Blaise Pascal constata che l’uomo cerca di colmare il proprio desidero di
infinito con oggetti finiti, e afferma che tale tentativo è fallimentare,
perché l’aspirazione all’infinito che l’uomo scopre dentro di sé può essere
colmata solo da Dio («quell’abisso
infinito può esser colmato soltanto da un oggetto infinito ed immutabile»).
Un’idea che condivide anche Spinoza, ma da una prospettiva diversa: se per Pascal
il Dio che riempie l’abisso dell’animo umano è il dio del Cristianesimo – un
dio di amore e di consolazione –, per Spinoza quel Dio è la struttura
matematica della realtà e solo la comprensione di tale intelaiatura può fornire
un fondamento saldo per la felicità dell’uomo.
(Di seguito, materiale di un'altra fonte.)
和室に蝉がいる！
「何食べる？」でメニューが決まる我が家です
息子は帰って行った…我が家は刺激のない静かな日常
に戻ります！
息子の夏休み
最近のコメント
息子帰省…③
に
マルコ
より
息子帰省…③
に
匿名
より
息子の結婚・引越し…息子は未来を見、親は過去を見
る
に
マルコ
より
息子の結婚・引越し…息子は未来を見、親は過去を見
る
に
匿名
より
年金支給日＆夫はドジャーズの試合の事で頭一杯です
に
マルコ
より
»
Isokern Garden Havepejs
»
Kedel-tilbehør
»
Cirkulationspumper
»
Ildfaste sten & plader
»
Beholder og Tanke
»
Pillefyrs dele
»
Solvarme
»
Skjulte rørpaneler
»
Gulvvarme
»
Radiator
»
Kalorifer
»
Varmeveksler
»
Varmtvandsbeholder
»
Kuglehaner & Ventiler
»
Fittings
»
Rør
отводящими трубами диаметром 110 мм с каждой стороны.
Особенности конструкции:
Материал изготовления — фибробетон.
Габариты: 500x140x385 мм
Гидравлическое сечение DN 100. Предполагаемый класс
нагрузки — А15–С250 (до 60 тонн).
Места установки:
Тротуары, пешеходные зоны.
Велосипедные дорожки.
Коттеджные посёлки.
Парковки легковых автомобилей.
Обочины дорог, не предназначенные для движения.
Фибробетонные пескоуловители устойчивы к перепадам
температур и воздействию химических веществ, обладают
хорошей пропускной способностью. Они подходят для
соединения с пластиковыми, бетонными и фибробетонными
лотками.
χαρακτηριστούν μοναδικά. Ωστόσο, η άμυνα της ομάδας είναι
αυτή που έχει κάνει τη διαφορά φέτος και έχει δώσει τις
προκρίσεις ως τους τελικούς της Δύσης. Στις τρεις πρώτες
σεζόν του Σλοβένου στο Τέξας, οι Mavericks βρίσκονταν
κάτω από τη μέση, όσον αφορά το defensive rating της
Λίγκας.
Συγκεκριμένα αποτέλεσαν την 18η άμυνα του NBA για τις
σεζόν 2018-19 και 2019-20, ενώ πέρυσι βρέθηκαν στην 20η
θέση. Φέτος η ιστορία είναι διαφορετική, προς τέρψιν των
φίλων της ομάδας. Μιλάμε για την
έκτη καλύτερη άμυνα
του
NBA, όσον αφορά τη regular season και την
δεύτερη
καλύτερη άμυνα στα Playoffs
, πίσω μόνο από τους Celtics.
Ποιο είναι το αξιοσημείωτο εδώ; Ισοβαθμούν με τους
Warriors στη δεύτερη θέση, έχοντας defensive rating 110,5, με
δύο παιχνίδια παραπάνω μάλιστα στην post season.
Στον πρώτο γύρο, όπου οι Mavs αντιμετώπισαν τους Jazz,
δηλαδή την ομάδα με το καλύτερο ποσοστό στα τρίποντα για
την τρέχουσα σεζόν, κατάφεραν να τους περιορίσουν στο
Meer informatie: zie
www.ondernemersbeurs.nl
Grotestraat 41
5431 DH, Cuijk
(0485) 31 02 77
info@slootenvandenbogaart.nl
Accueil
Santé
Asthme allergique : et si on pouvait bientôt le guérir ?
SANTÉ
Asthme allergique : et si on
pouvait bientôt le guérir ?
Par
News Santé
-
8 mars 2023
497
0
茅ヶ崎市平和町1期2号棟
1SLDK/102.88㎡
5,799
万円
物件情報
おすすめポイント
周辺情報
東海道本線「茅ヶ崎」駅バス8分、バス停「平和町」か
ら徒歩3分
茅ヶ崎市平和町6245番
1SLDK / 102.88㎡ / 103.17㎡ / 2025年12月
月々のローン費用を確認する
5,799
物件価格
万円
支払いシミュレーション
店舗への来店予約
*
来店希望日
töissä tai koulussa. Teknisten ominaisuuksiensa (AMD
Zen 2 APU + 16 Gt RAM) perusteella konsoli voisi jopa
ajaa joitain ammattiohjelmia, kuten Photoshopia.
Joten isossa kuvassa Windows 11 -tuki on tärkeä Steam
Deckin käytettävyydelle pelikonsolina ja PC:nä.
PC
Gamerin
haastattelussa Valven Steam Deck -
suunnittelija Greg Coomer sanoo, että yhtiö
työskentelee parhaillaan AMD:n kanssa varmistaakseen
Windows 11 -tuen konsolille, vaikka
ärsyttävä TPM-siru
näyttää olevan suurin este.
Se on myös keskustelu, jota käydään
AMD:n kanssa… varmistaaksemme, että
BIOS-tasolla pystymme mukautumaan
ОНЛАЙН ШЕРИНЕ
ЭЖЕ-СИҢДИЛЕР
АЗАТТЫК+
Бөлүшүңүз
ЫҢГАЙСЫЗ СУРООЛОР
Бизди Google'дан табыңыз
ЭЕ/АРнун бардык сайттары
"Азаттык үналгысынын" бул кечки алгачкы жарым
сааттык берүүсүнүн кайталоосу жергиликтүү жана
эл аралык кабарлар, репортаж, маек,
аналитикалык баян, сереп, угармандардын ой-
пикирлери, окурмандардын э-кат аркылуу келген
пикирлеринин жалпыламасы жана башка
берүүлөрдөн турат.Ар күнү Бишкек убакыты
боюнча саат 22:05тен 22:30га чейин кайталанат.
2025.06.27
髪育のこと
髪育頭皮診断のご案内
Entrambi hanno trovato un «byssos», un fondamento che li ripara
dall’assurdo. Un paio di secoli dopo, Nietzsche constata invece che le certezze
dell’uomo sono basi fragili ed effimere, supporti traballanti pronti a
incrinarsi facilmente nel corso del tempo, perché nascondono spesso convenzioni
e abitudini, paure e bisogni molto umani. E se sotto ogni fondo si spalancasse
ancora un abisso, le certezze fossero costantemente scalfite e l’uomo non
trovasse più punti di riferimento stabili per il proprio agire? Gli uomini
vagherebbero senza meta, insicuri, perché confonderebbero convenzioni con
verità, tradizioni con certezze. La prospettiva di Nietzsche è pertanto più
inquietante e dolorosa. Egli è persuaso che l’uomo non approderà mai a certezze
definitive e che ci sia «dietro ogni
caverna una caverna più profonda», o meglio: «un abisso sotto ogni fondo». È questa consapevolezza che può
destabilizzare l’uomo, perché lo colloca in alto mare sprovvisto di punti di
riferimento sicuri. Da questa riflessione può essere sconvolto e avvertire che
l’abisso “scruta” dentro di lui e che anche la scienza non lo salverà, come ha
scritto Bertolt Brecht nella “Vita di
Galileo”, ove afferma: «E quando,
coll’andar del tempo, avrete scoperto tutto lo scopribile, il vostro progresso non
sarà che un progressivo allontanamento dall’umanità. Tra voi e l’umanità può
scavarsi un abisso così grande, che ad ogni vostro “éureka rischierebbe di rispondere un grido di
dolore universale». Il Novecento ha capito presto che alcune invenzioni non
hanno portato progresso ma distruzione di massa. Più esaminiamo le nostre
accurate certezze più siamo consapevoli che possiamo sempre sprofondare: più
guardiamo l’abisso più siamo destabilizzati e la voragine che si apre sotto i
nostri piedi non si lascia colmare da alcuna ingenuità.